Case ID: blackf_7/html/0590-01.html
Source: Caselaw Access Project
Author: {"author": "Blackford, J.- \n      Per Curiam.\n    ", "license": "Public Domain", "url": "https://static.case.law/"}
Date Created: 2024-08-24T03:29:51.129683

Colson v. The State.
    
      Saturday, December 27.
    If to a statute on which an indictment is founded there be an exception in a subsequent statute, the exception need not be negatived in the indictment.
    To authorize a person to sell foreign merchandize without license, he must have received it in exchange for articles of his manufacturing, or for products of his own agriculture.
    An indictment for selling foreign merchandize without license for money, is not sustained by proof that the merchandize was sold for produce.
    ERROR to the Union Circuit Court.
   Blackford, J.-

— Indictment for vending foreign merchandize without license. The charge alleged in the indictment is, “that the defendant, on, &c., in eighteen hundred and forty-three, in Union county, &c., not having a license, &c., sold to Anderson Sutton, at and for the sum of six and a fourth’ cents, one-fourth of a pound of pepper, the same not being the product of the United States,” &c. Plea, not guilty. Cause submitted to the Court, and judgment for the state. A motion by the defendant for a new trial was overruled.

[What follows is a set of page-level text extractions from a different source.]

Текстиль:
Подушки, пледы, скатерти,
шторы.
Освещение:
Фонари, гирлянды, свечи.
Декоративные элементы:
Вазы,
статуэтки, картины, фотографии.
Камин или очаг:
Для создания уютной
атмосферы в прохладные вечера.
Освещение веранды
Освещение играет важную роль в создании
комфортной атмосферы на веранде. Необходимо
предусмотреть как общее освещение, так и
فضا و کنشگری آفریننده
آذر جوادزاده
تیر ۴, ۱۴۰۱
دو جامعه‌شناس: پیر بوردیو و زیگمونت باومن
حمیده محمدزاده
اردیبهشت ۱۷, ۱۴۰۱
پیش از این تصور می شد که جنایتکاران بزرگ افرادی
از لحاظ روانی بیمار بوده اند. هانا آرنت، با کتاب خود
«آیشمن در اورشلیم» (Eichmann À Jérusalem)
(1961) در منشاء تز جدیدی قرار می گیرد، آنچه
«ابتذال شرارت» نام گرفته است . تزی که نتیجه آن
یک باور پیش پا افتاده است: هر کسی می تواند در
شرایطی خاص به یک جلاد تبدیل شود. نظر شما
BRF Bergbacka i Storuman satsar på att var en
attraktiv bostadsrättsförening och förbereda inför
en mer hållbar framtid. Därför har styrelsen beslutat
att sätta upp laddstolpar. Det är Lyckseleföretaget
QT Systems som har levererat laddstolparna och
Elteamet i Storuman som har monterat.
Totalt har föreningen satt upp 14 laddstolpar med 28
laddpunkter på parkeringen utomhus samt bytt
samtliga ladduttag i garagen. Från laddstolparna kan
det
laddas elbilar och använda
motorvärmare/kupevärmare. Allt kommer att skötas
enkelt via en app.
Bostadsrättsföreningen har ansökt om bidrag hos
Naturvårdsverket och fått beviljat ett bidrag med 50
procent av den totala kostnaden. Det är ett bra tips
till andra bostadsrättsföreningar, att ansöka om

J. Hyman, for the plaintiff.

A. A. Hammond, for the state.

It was proved on the trial that in 1843, in Union county, &c., Anderson Sutton purchased of the defendant a quarter of a pound of pepper for the price of five cents, which he paid for in produce, not money; that the defendant was a citizen of said county; that he kept some groceries which he received in exchange for the products of agriculture, a part of which he raised on his own farm, and the balance of which he received in exchange for groceries of his neighbours; and that the pepper in question was received by the defendant in that way. There was no other material evidence.

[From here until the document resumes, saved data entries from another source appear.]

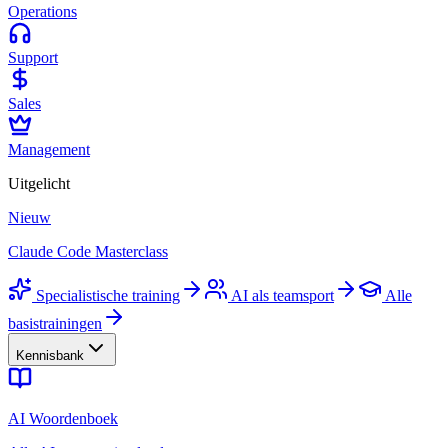
Operations
Support
Sales
Management
Uitgelicht
Nieuw
Claude Code Masterclass
Specialistische training
AI als teamsport
Alle
basistrainingen
Kennisbank
AI Woordenboek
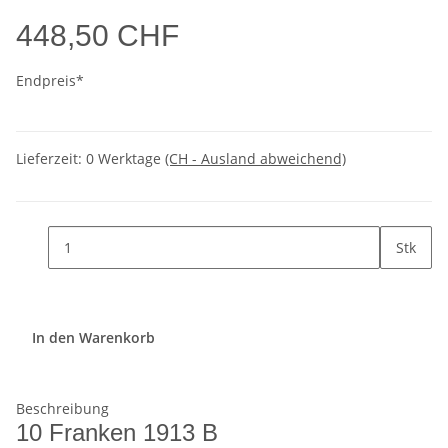
448,50 CHF
Endpreis*
Lieferzeit:
0 Werktage
(CH - Ausland abweichend)
Stk
In den Warenkorb
Beschreibung
10 Franken 1913 B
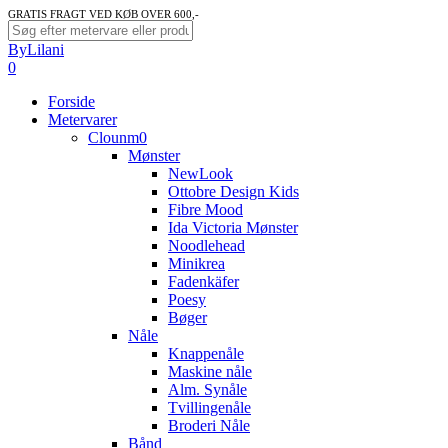
Skip
GRATIS FRAGT VED KØB OVER 600,-
to
Close
ByLilani
main
Search
search
account
0
content
Menu
Forside
Metervarer
Clounm0
Mønster
NewLook
Ottobre Design Kids
Fibre Mood
Ida Victoria Mønster
Noodlehead
Minikrea
Fadenkäfer
Poesy
Bøger
Nåle
Knappenåle
Maskine nåle
Alm. Synåle
Tvillingenåle
Broderi Nåle
Bånd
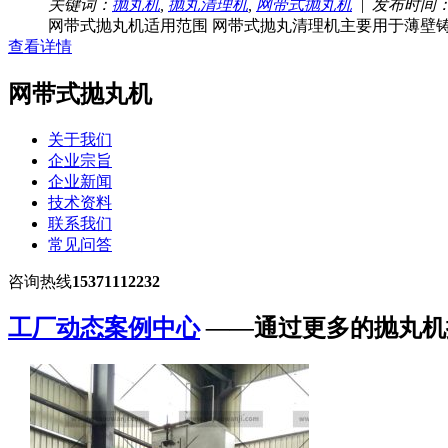
关键词：
抛丸机
,
抛丸清理机
,
网带式抛丸机
| 发布时间：20
网带式抛丸机适用范围 网带式抛丸清理机主要用于薄壁铸
查看详情
网带式抛丸机
关于我们
企业宗旨
企业新闻
技术资料
联系我们
常见问答
咨询热线
15371112232
工厂动态
案例中心
——
通过更多的抛丸机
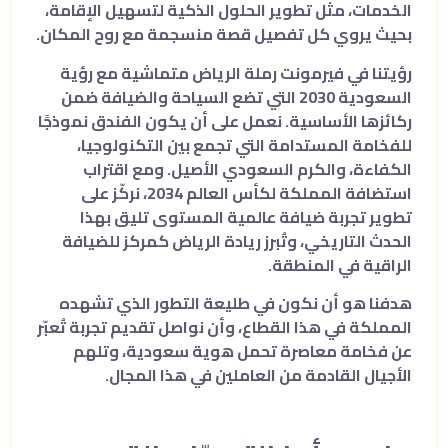
الخدمات، مثل تطوير الحلول الذكية لتسهيل الإقامة،
بحيث يروي كل تفصيل قصة منسجمة مع روح المكان.
رؤيتنا في فيرمونت رملة الرياض متماشية مع رؤية
السعودية 2030 التي تضع السياحة والضيافة ضمن
ركائزها الأساسية. نعمل على أن يكون الفندق نموذجًا
للفخامة المستدامة التي تجمع بين التكنولوجيا،
الكفاءة، والكرم السعودي الأصيل. ومع اقتراب
استضافة المملكة لكأس العالم 2034، نركّز على
تطوير تجربة ضيافة عالمية المستوى تليق بهذا
الحدث التاريخي، وتُبرز ريادة الرياض كمركز للضيافة
الراقية في المنطقة.
هدفنا هو أن نكون في طليعة التطور الذي تشهده
المملكة في هذا القطاع، وأن نواصل تقديم تجربة تُعبّر
عن فخامة معاصرة تحمل هوية سعودية، وتلهم
الأجيال القادمة من العاملين في هذا المجال.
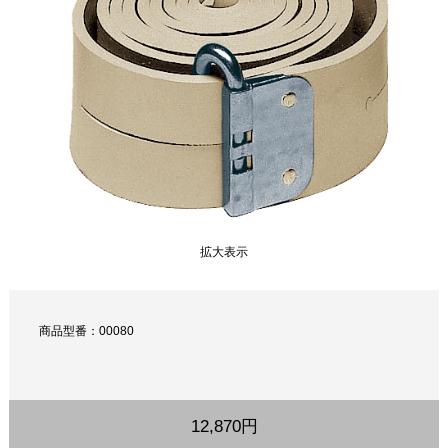
拡大表示
商品型番：00080
12,870円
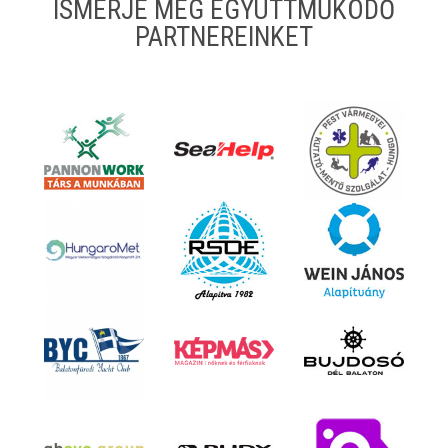
ISMERJE MEG EGYÜTTMŰKÖDŐ
PARTNEREINKET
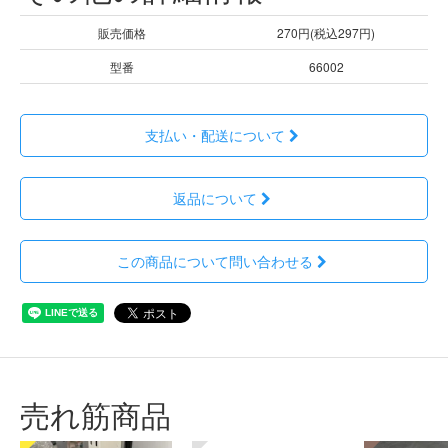
販売価格
270円(税込297円)
型番
66002
支払い・配送について
返品について
この商品について問い合わせる
売れ筋商品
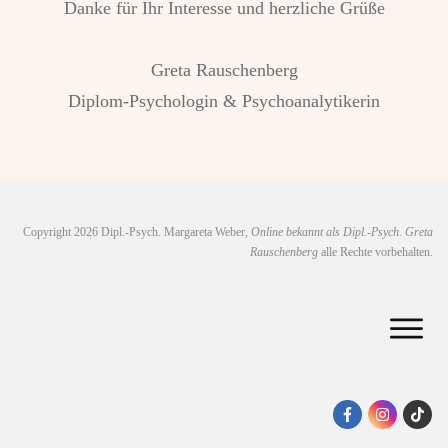
Danke für Ihr Interesse und herzliche Grüße
Greta Rauschenberg
Diplom-Psychologin & Psychoanalytikerin
Copyright
2026
Dipl.-Psych. Margareta Weber,
Online bekannt als Dipl.-Psych. Greta
Rauschenberg
alle Rechte vorbehalten.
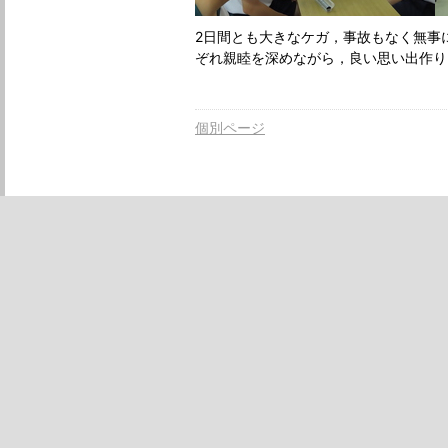
2日間とも大きなケガ，事故もなく無事
ぞれ親睦を深めながら，良い思い出作り
個別ページ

Subsequently to the statute prohibiting the sale of foreign merchandize, on which this indictment is founded, a statute was passed saying, that citizens of this state who, in exchange for articles of their manufacturing or products of agriculture, receive groceries, dye stuffs, oils, paints, or cloths, may, and they are hereby authorized to, sell the same within their proper county without procuring a license therefor.” 11. S. 1843, p. 1052. The indictment is not objectionable for omitting to state, that the pepper had not been received by the defendant in exchange for articles of his manufacturing, &c., the exception being in a separate statute. It was for the defendant to show that he came within the exception. The King v. Hall, 1 T. R. 320.

We do not think the defendant proved that his sale of the pepper without license, was protected by the last-named statute; because it did not appear that he had received the pepper for articles of his manufacturing or for products of his own agriculture.

A' new trial, however, ought to have been granted as the sale of the pepper, according to the indictment, was for money; but according to the evidence it was for produce. The statement that the sale was for money, was descriptive of the offence and should have been proved as laid.

Per Curiam.

— The judgment is reversed. Cause remanded, &c.